Growing Up Absurd In R.I.

If you've seen the ads for "Outside Providence," you've been deceived. This is not, as Miramax would like you to believe, "There's Something About Mary" meets "Dumb & Dumber." Yes, it was written by the Farrelly brothers (along with Michael Corrente, the director) and based on Peter Farrelly's novel--and, yes, it's often very funny. But gross-out farce is neither its style nor its objective. A memory piece set in 1974, it's the coming-of-age story of a working-class teenager, Tim Dunphy (Shawn Hatosy), from Pawtucket, R.I. Tim's got a gruff but loving widowed dad (Alec Baldwin) who calls him Dildo, a kid brother in a wheelchair, a three-legged dog, a small circle of stoner friends and a view of the world that doesn't stretch farther than the end of his bong. All that begins to change when, to get him off the hook with the law, he's sent for his senior year to the preppy Cornwall Academy for Boys. Cornwall is just the sort of uptight, disciplinarian institution a blue-collar kid like Tim--who doesn't know how to tie his tie--was born to disrupt.

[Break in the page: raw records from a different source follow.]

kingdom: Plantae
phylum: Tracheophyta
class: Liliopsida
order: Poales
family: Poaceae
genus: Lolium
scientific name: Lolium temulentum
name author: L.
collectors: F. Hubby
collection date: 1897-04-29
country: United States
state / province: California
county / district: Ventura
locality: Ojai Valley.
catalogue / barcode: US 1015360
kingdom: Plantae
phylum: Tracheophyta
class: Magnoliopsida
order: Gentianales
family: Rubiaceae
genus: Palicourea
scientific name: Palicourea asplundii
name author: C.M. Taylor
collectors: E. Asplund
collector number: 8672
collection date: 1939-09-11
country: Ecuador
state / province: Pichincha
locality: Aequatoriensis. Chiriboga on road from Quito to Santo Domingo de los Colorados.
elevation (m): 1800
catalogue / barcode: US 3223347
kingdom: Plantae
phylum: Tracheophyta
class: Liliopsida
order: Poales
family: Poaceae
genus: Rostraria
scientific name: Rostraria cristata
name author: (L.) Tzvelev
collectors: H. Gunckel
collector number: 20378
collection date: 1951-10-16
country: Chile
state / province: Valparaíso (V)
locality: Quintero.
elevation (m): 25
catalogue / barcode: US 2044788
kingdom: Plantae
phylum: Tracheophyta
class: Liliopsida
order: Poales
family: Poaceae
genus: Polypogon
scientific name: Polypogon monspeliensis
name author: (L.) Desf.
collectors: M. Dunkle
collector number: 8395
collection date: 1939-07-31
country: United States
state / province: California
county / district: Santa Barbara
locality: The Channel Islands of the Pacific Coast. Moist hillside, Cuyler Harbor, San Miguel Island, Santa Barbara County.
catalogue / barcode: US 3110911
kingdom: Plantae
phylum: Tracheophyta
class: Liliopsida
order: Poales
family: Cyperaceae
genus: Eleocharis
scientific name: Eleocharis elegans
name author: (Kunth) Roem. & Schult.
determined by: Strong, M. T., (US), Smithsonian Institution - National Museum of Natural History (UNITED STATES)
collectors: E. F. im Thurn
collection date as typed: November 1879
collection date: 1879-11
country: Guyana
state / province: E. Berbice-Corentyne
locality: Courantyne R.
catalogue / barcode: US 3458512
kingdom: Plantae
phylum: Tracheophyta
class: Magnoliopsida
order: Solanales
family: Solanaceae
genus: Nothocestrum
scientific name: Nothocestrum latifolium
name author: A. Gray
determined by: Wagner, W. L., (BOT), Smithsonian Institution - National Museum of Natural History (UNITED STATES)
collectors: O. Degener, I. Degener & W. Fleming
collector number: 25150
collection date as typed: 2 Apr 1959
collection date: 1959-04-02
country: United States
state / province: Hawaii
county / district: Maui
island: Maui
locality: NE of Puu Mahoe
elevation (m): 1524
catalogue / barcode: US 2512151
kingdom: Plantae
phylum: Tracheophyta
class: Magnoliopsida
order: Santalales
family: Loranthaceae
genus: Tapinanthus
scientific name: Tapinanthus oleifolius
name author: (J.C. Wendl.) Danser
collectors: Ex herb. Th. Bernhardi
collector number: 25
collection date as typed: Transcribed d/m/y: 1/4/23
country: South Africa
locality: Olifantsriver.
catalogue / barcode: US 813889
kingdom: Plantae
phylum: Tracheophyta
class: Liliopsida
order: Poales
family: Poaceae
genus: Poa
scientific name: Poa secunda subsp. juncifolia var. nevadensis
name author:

It's also just the sort of place where he'll fall in love with a thoroughbred beauty (Amy Smart) and discover there's more to life than listening to the Allman Brothers. All coming-of-age stories tell essentially the same story. If they rise above cliche--and "Outside Providence" does, several contrived moments aside--it's because they play telling variations on an old theme. Whether it's Tim giving his girl a double roach clip for a Christmas present, or the convincing way Baldwin and Hatosy navigate their ambivalent feelings toward each other, the movie gets a lot of the details right.

Director Corrente ("Federal Hill"), who grew up in Providence, has a nice feel for the '70s, and a simple but sensitive style. He turns this cast of largely fresh faces into an impressive ensemble. (But why do the wigs have to be so obvious?) Baldwin once again shows that he's a far more interesting character actor than Hollywood leading man. Of course, no project Bobby and Peter Farrelly worked on would be complete without masturbation, vomiting and a couple of crashing wheelchair gags--but Corrente puts them in a human, not cartoon, context. This is a sweet, funny little movie, and with luck it can survive the marketing con job. "Outside Providence" is winning enough on its own terms.

Outside Providence.Miramax. Opens Sept. 3.